Campo Grande na pandemia de 1918

Quase seis décadas antes da criação oficial do Mato Grosso do Sul, a vila de Campo Grande foi elevada à categoria de cidade pela lei estadual no 772, de 16 de julho de 1918. Alguns meses depois, foram registrados, em São Paulo, Rio de Janeiro e em outras cidades da região sudeste, os primeiros casos da grande pandemia provocada pelo vírus Influenza. A doença que atingiu várias partes do mundo ficou conhecida, no Brasil, por Gripe Espanhola, expressão imprópria porque, de modo algum, o vírus teve origem naquele país europeu. Estima-se que 35 mil brasileiros tenham morrido vítima desse grande contágio, um número assustador para o país que tinha então 29 mihões de habitantes.

Ainda no final do referido ano de 1918, o vírus chegou ao sul de Mato Grosso, sobretudo, em locais servidos pela Estrada de Ferro Noroeste do Brasil, inaugurada quatro anos antes. O intendente geral (prefeito) de Campo Grande, Rosário Congro, registrou em seu relatório: “Sem a possibilidade de fazer uma estatística exata, calculo entre mil e dois mil casos verificados nas povoações de Entre Rios [atual Rio Brilhante], Jaraguari, Rio Pardo e na sede do município, onde foram notificados pouco mais de mil casos.” No mesmo documento consta que houve o registro de 36 mortes somente em Campo Grande, atribuídas a esse contágio que assustou o mundo há mais de um século.

Naquele momento ainda não havia hospital na cidade. Os doentes eram então atendidos por alguns poucos médicos e farmacêuticos. Os primeiros casos chegaram ao conhecimento das autoridades no dia 3 de novembro de 1918, mas a rápida disseminação do vírus provocou pânico na população, principalmente, por parte daqueles que não podiam pagar pelo atendimento.

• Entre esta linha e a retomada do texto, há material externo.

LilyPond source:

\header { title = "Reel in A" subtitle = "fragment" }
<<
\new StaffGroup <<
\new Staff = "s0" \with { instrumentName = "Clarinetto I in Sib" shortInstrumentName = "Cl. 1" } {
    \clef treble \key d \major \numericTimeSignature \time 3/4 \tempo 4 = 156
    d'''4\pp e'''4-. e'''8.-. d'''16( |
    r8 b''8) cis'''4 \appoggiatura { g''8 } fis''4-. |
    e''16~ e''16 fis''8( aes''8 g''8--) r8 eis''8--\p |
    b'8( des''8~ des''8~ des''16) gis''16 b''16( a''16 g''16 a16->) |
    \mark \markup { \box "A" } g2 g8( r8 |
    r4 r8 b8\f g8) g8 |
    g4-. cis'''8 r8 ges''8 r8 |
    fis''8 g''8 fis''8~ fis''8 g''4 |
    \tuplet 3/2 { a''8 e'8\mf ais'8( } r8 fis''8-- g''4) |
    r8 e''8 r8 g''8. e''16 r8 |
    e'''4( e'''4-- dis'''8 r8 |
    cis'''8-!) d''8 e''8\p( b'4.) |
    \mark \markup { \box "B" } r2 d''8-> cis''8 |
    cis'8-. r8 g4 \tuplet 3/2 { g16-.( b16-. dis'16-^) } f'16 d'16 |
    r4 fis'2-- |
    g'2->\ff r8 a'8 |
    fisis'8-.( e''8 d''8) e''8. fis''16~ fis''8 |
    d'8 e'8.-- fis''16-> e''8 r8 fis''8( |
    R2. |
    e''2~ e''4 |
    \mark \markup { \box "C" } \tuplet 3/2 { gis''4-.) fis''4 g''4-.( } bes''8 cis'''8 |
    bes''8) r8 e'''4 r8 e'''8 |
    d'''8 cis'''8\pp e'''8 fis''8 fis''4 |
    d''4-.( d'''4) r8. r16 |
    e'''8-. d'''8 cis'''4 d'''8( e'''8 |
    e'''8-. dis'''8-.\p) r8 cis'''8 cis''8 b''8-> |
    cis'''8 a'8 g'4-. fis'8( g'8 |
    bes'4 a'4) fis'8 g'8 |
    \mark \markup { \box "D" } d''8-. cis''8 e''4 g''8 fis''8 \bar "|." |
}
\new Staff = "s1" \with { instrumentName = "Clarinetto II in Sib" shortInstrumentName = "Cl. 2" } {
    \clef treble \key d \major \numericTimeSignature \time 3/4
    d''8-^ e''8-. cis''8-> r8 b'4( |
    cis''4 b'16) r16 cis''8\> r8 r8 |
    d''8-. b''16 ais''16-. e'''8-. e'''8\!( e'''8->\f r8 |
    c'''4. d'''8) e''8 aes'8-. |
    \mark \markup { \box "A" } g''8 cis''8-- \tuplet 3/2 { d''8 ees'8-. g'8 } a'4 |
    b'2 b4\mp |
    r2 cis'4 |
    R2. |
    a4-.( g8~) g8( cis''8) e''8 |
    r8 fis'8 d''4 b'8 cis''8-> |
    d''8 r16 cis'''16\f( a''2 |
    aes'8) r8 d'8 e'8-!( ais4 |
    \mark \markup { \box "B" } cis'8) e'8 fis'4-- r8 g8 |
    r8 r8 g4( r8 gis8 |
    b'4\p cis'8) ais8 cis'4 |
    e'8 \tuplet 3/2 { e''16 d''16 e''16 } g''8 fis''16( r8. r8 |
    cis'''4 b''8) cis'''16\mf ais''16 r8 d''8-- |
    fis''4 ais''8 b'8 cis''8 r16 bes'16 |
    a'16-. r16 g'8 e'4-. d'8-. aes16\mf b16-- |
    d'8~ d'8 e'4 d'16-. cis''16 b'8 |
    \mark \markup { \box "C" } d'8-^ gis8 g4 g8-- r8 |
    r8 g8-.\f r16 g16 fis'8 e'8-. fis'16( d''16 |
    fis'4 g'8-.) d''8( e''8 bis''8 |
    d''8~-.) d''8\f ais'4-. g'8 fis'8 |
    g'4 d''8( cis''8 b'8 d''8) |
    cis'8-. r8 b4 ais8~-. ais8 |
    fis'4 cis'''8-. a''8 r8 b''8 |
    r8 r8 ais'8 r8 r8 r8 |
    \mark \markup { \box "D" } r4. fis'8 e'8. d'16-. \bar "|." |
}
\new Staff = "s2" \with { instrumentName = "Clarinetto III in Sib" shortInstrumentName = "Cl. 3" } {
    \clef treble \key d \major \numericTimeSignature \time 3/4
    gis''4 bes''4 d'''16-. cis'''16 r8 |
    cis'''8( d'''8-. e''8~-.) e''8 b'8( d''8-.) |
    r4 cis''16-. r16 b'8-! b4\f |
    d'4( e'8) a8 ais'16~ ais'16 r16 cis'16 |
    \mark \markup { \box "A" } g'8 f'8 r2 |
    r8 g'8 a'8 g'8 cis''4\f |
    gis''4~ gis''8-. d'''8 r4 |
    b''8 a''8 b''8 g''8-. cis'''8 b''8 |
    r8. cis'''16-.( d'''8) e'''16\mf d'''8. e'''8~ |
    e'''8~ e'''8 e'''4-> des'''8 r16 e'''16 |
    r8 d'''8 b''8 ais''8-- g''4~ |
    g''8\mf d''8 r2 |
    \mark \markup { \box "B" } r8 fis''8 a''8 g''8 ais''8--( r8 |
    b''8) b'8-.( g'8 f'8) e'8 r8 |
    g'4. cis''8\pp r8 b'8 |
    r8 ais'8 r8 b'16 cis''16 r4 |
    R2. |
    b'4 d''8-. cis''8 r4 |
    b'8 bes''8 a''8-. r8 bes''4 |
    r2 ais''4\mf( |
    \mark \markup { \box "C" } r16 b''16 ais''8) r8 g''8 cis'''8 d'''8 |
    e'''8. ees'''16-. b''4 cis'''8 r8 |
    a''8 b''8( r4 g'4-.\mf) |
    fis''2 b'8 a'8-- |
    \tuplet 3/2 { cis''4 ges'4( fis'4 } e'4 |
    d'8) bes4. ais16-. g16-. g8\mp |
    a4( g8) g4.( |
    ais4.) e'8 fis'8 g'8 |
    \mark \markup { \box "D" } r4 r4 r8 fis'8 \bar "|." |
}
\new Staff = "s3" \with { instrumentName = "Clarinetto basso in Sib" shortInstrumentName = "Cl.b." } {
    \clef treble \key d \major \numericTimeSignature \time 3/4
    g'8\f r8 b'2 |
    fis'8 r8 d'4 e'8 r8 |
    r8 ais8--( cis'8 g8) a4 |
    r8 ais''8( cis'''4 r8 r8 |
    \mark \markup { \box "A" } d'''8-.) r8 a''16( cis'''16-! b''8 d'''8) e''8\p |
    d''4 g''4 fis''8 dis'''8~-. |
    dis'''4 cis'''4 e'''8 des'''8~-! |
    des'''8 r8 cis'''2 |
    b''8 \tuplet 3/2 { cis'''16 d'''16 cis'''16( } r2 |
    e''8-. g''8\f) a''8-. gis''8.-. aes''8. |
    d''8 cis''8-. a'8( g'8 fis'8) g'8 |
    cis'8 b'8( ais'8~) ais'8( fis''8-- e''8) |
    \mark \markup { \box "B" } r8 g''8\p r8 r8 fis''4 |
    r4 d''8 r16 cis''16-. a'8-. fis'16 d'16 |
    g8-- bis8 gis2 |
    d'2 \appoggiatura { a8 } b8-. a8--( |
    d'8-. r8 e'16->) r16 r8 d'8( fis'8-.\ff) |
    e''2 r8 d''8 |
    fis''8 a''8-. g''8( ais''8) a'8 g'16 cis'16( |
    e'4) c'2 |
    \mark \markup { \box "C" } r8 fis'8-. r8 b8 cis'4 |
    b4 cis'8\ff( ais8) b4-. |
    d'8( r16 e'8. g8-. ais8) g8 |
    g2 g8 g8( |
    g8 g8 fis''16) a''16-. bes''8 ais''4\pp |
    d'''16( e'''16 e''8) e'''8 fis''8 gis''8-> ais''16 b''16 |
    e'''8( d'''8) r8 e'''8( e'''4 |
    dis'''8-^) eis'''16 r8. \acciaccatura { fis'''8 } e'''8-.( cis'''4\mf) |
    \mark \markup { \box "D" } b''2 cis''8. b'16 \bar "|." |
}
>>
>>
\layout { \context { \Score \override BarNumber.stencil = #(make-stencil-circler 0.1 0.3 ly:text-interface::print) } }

Um serviço de assistência ambulatorial foi organizado por médicos e voluntários. Em seguida, foi distribuído um boletim orientando a população sobre os cuidados necessários para minimizar o risco de contaminação. A situação agravou-se quando alguns voluntários do serviço ambulatorial ficaram doentes. Uma farmácia interrompeu o atendimento porque todos os seus funcionários ficaram doentes. Houve também a distribuição de alimentos e remédios para moradores da zona suburbana, e ampla solicitação para que todos os casos fossem devidamente notificados na secretaria da intendência.

As aulas escolares foram suspensas e o prédio da Escola Municipal foi equipado com seis camas, roupas, remédios e uma cozinha para tratar os doentes. Logo no primeiro dia de funcionamento desse “hospital”, ocorreu um óbito. O governo estadual enviou um quilograma de quinino, usado para o tratamento de casos específicos. Entretanto, como a epidemia já estava quase controlada, uma parte desse medicamento foi enviada para Corumbá, aos cuidados do ilustre médico Nicolau Fragelli. Para finalizar, diante de todas as dificuldades e dores desse passado distante ou dos desafios da atualidade, além da proteção das diferentes crenças religiosas, prevalecem todos os saberes, práticas e gestos compartilhados em favor da coletividade.